燃烧的黑火、宁静的水波、水火阴阳鱼……一切没什么不同,除了新添的不速之客。
火海中探出的菜鸟脑袋也在好奇盯着,古旧的浊书仿佛变得崭新,散发着柔和的微光,勾勒出一道寸长的人形虚影。
虚影坐在书封上,飘到辛涣面前。
“辛成涣,你好。”
心脏骤然一缩。
就是这个声音!
那些不是幻觉?叫他辛成涣,还有……凌恪没有死?
巨大的冲击没有让他失态,却似乎引发了躯体的不适,下肋隐隐抽痛起来,他屏住呼吸试图冷静,头脑却还不够清醒。
这虚影又是什么东西?浊书的意识体?
“你是……旻?”
曾经与他对话的浊书自称为旻,将毫无改变的剧情呈现在他面前还不够,它又想做什么?
痛恨和愤怒在辛涣眼中凝成血丝,神识中心的阴阳鱼遽然分化,他不介意,拼着神识再次受损,也要让浊书付出代价。
“等等,不是!”虚影急忙开口,连同古书瞬间平移开去,“我才不是那个坏家伙!”
又是,什么把戏?
辛涣眼角跳了跳,虚影没有五官,看不出表情,但听语气是激烈的反对。
他不说话,虚影又道:“我是沴,是我把你从地球带过来的。”
地球……又一个意料之外的,他以为永远不会再听到的词。
太多的疑问将他淹没,思潮翻涌,他已精疲力尽,却不能不强打精神追究。
穿越……难道不是偶然?
辛涣慢慢地深吸口气:“你为什么,把我带来这里?”
“别急,我会告诉你的。”虚影答道,“这件事要从遗洲和上界的纠葛说起。”
辛涣平复着心情,等待它的讲述。
“之前你看到的,是旻的说法,上界是遗洲修士的飞升之地,但其实,在上界修士眼中,遗洲只是他们圈养的斗兽之场。
氏族时期,几乎每族背后都有上界势力的影子。为了减少上界的流血纷争,他们将遗洲当作交锋场,以百城为棋盘,氏族为棋子,肆意挑起争斗厮杀,逼迫氏族交战,而作为执棋者的上界势力,赢家通吃,兵不血刃。”
通天之路也是一场骗局,遗洲修士,一开始修炼的神力就有缺陷,到了上界,依然是被操纵的棋子!”
沴所说的,与旻截然相反。
且不论孰真孰假,但能确定的是,他们对立的立场。
两相评判,辛涣初步的倾向,是相信沴。
“所以,楚前辈才斩断了通天之路?”
“是,但上界并不肯放弃遗洲。”沴又说道,“通天之路虽断,仍有重新连通的可能,上界在最后关头送下浊书,目的就是为此。”
辛涣知道,这是旻的目的,也是叶琅的目的。
那么沴的目的……“你想要阻止他们?”
沴点了点头:“不能再让遗洲落入上界掌控!”
辛涣打量与浊书几乎一体的虚影:“你和浊书是什么关系?”
沴答道:“我与旻都是浊书承载的意识,你可以理解为,一体双识。”
“浊书原本只有上界意志,也就是旻,因渡界损伤太重,到了遗洲之后陷入沉眠,在此期间受遗洲之气养蕴,诞生了我,我是遗洲的世界意志。”
“你和旻,只能现身一个?”
沴点头,又摇头:“我和旻是死敌,就算同时出现也会一直争斗,直到一方落败,现在因为他耗尽力量沉睡,我才能苏醒。”

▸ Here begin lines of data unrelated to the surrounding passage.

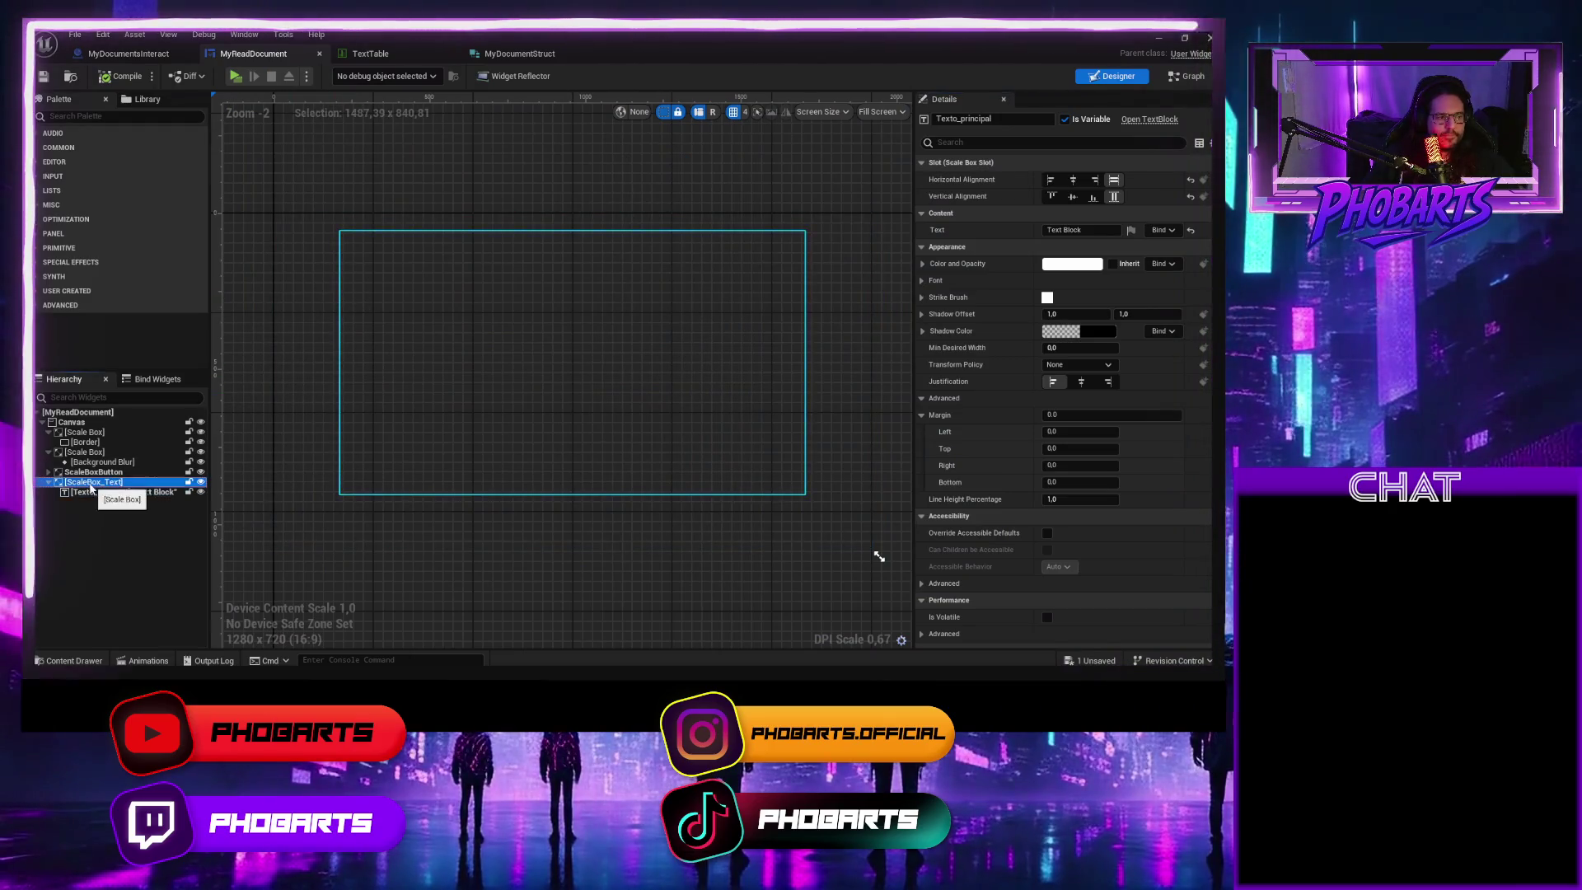
Check ScaleBox_Text's Stretch option, set Pre Construct's Set Render Opacity to 1, and save
left_click(91, 483)
left_click(1112, 365)
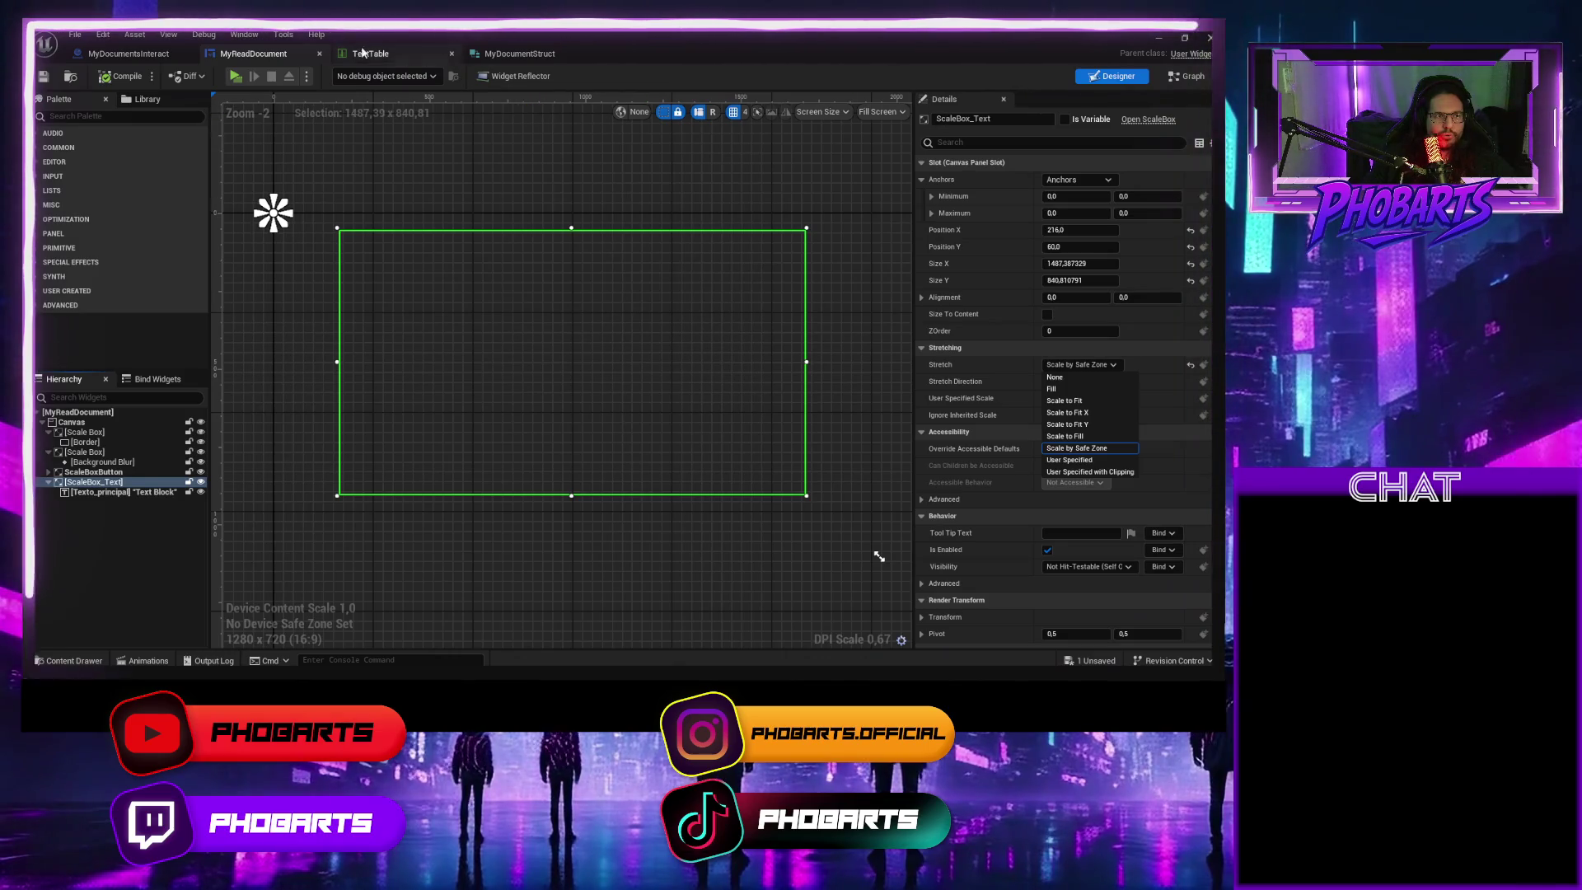
left_click(1186, 76)
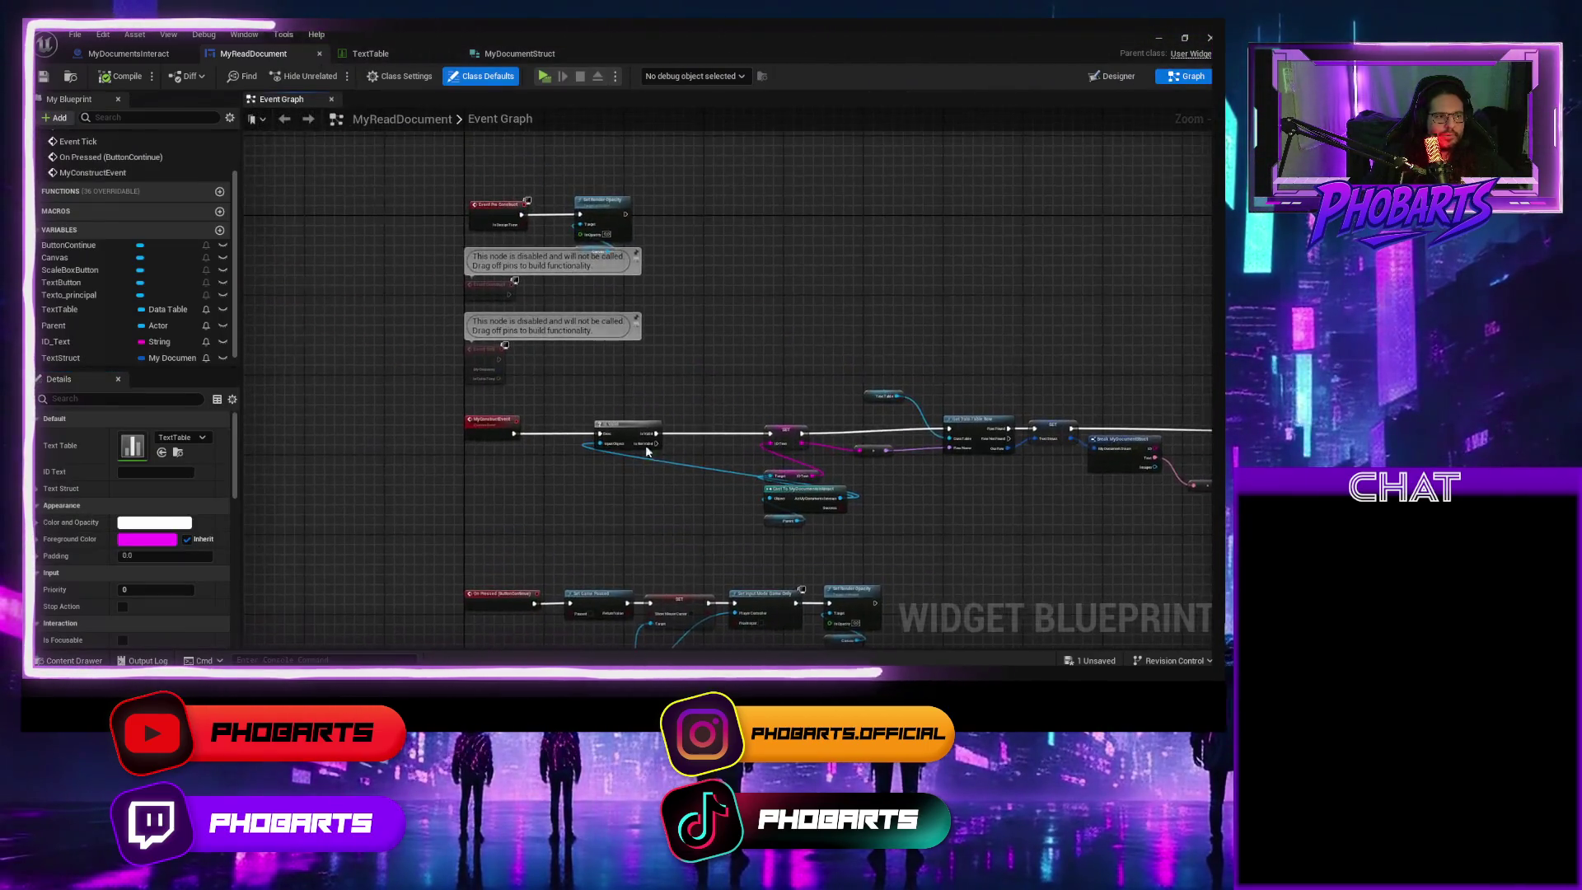
scroll(609, 270, "up", 3)
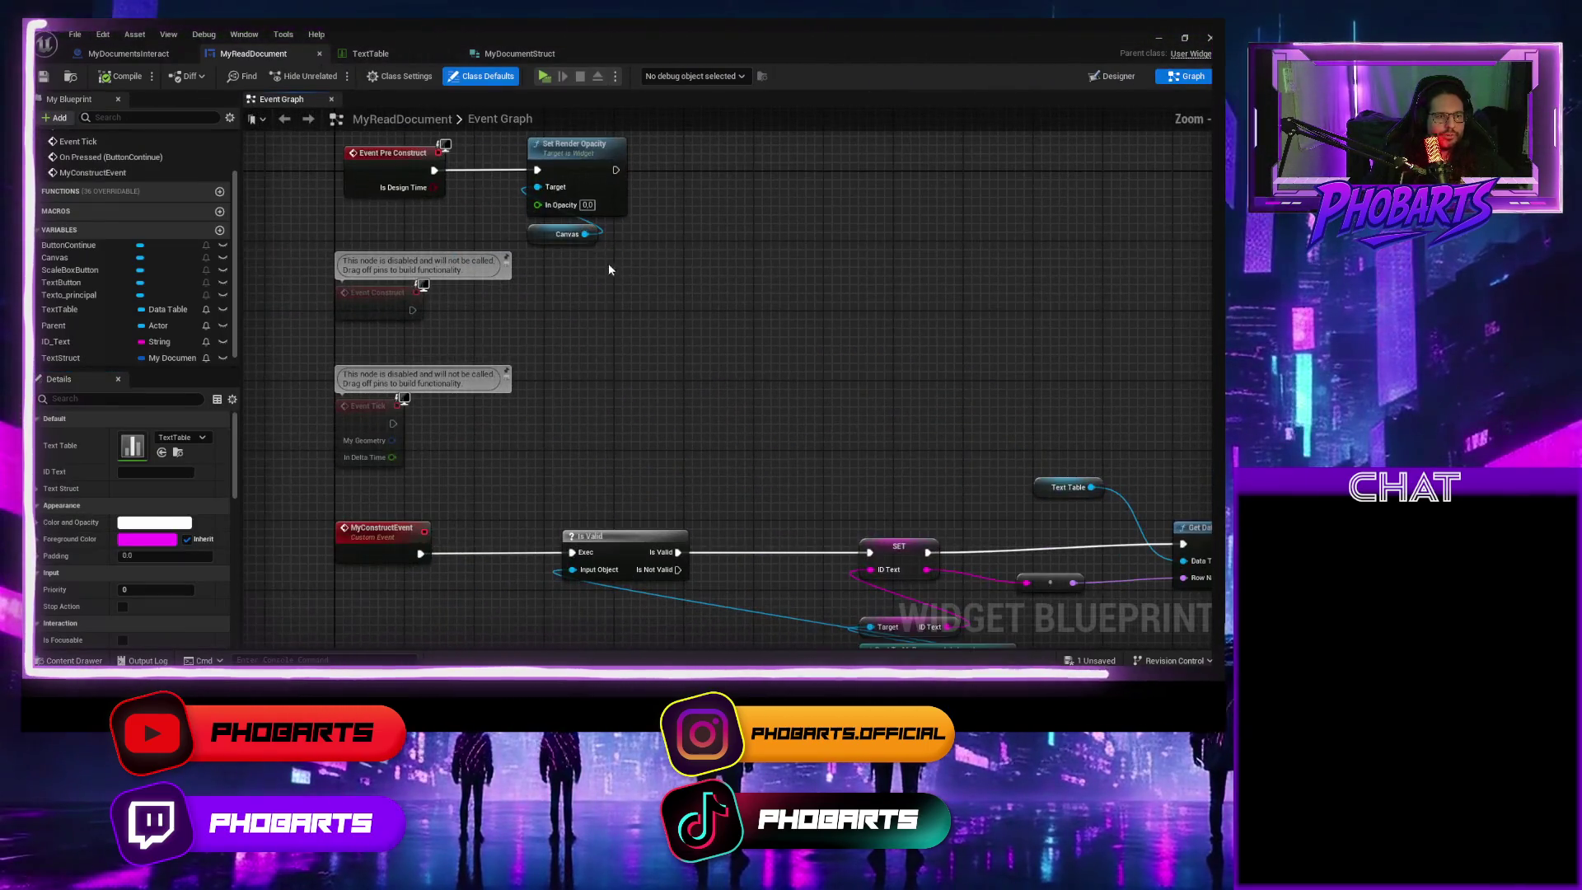
left_click(587, 204)
type("1")
key("Return")
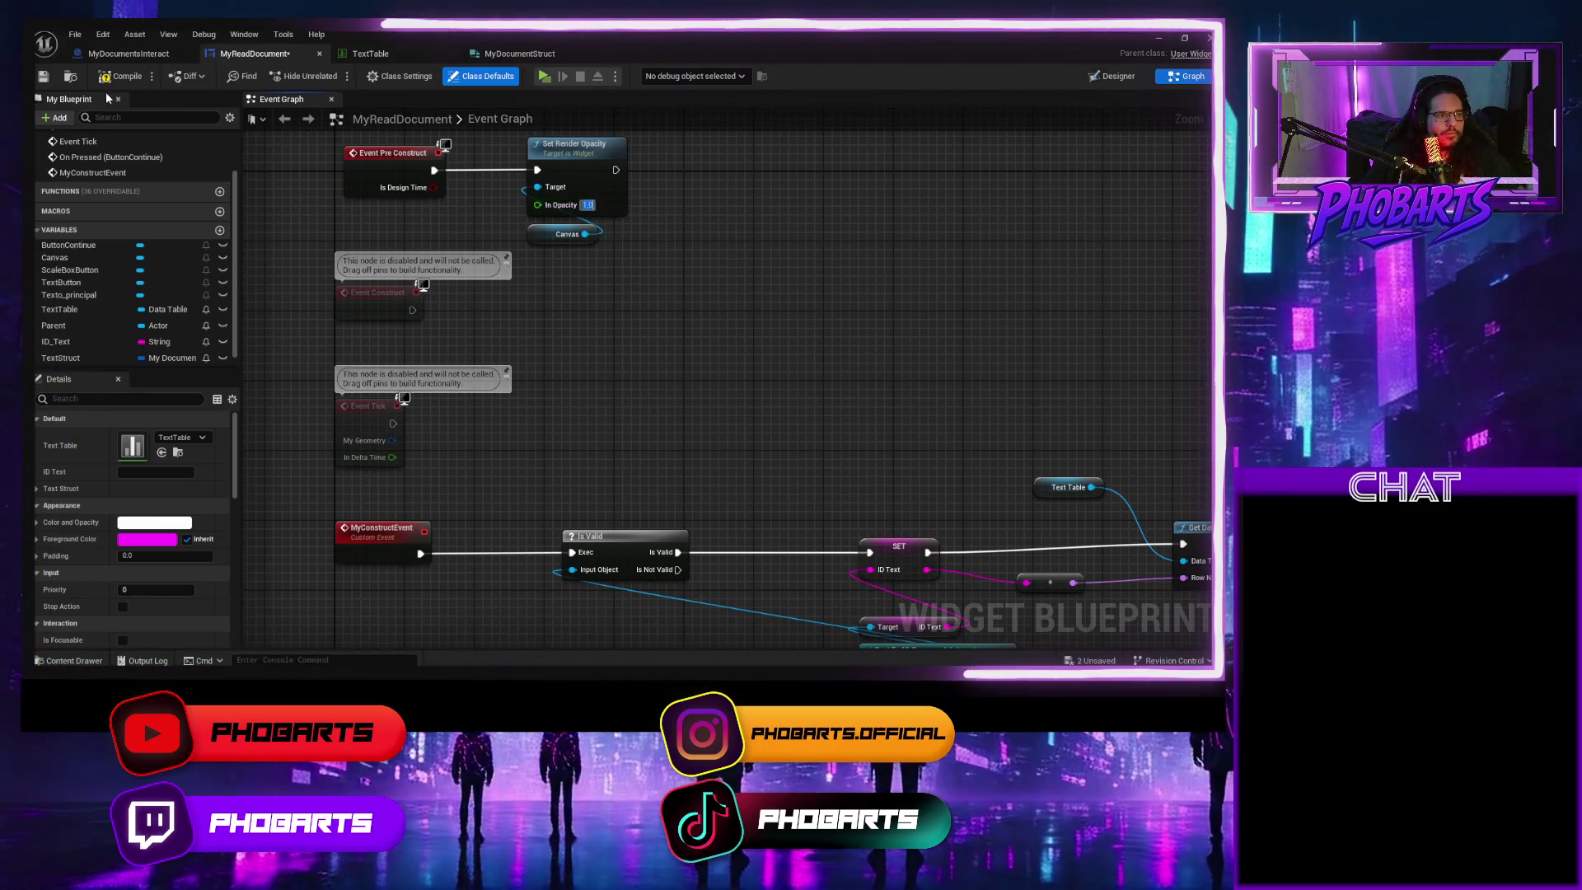
key("ctrl+s")
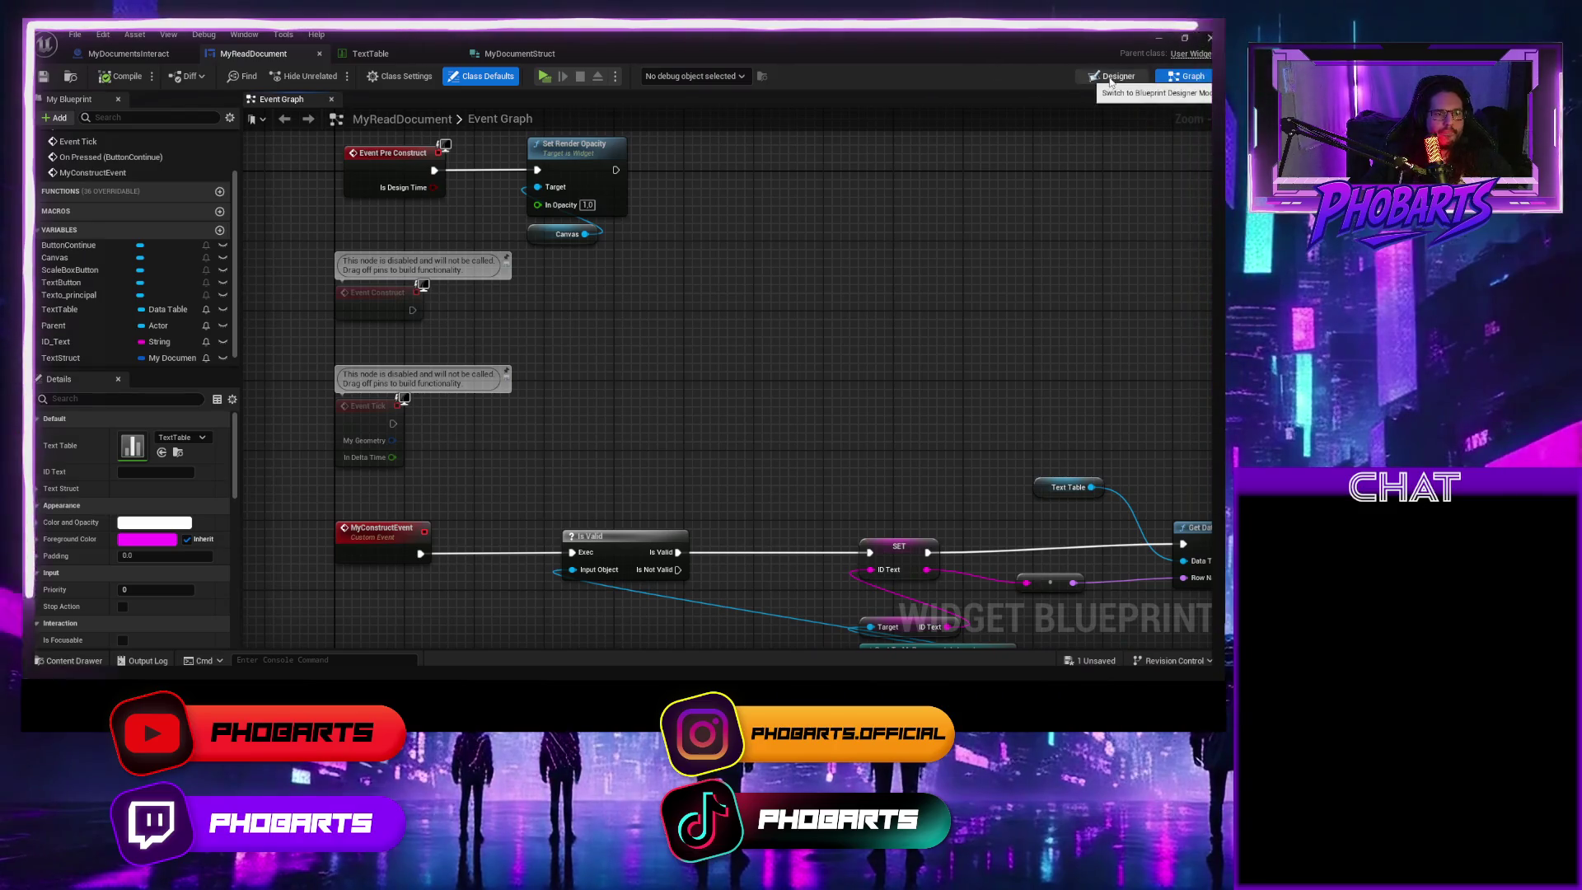
left_click(1113, 76)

辛涣闭了下眼,相比旻的故弄玄虚,沴的回答直白坦诚,也没有逻辑上的明显漏洞,可信度要高得多。
“叶琅、凌恪,还有我……都是你们争斗的一环?”
“可以这么说,我们虽然是世界意志,但不能直接决定未来,只能通过代行人实现。”
“怎么实现?通过预言?”
“不叫预言,我们的能力是推演未来的万千种衍变,施加影响,让某个特定的未来最有可能实现。你看过的那本书,就是旻想要实现的未来,叶琅是他的代行人。”
“你的代行人是我?”
沴摇头:“是凌恪。”
这个答案没有出乎意料,叶琅和凌恪才是遗洲的土著,他故意错问只是不明白——
“我是什么?”
问出这句话时,他尽力克制着内心的抗拒。
沴和旻、叶琅和凌恪的对立,和他有什么关系?他为什么来到这个世界?浊书为什么又在他的脑海中?
但真相,他隐约有种预感,或许不是他想听到的。
“你是我下的赌注。”沴说。
“我和旻能力相同,但他的力量比我强大,在他的意志下,一切发展都会有利于叶琅,就像你看到的那样……我不能阻断他每一次的影响,才决定用这个办法,寻找能做到的人。”
“为什么是我?”
“我将旻书写的未来投放到了三千世界,你有很强的能力,而且还对凌恪抱有好感,除了你之外,我找不到更合适的人。不过,我的力量将你带到遗洲就耗尽了,你只能独自对抗旻的影响,所以才说,这是一场赌注。”
原来,是这样吗?
沴说着,似乎兴奋起来:“你真的做到了,我赌赢了!”
辛涣嘲讽地笑了下,他做到了什么?
“现在的结局,不是都和原来一样?”
“当然不一样。”沴又摇头,“不要以为这是轻易能达成的目的,你对抗的是世界意志,别说是旻,就算我的影响你也抗拒不了。不管你做什么,旻都可以施加影响,修正未来继续走向它预设的轨迹。现在它力量耗尽沉睡,而我重新苏醒,已经很不容易了!”
“凌恪真的没死?”辛涣问。
他起初怀疑浊书欺骗,纹契失效是他反复亲自确认过的,现在倒是相信了大半。
“嗯,他是我的代行人,我确定!”
“他在哪里?”
“呃……我才刚苏醒,”沴的语气有些心虚,“能力还没有恢复……”
“……”
辛涣没有再问,得知凌恪没死,他心中卸下了重担,却没有时间高兴。
他的内心,充满了另一种,更大的迷茫与怀疑。
“你一直说的影响,具体是什么?”
“唔……就是在一定程度上改变你的行为。”沴似乎思考了一会儿,举了个例子,“就比如,你原来看到的故事,凌恪给了叶琅很多扶持,其实不是他喜欢叶琅,而是受到旻的影响才做那些。”
他明白了。
难怪。
凌恪分明是个感情迟钝,甚至不通情爱的人,却在原书中爱得那么盲目轻易。
浊书的影响,可以改变一个人的想法和行为。
那种不详的预感愈发清晰。
他咬紧了牙问道:“那么,你对我也施加了影响吗?为了达到你的目的。”
“这是当然,我一开始就加深了你的想法,确保你要去拯救凌恪。”
哈?果然。
压抑的愤怒层层上涌,占据脑海令他头晕目眩,辛涣用力咬了下舌尖,强迫自己清醒,沴书轻快的承认,让他感到莫大的荒诞和可笑。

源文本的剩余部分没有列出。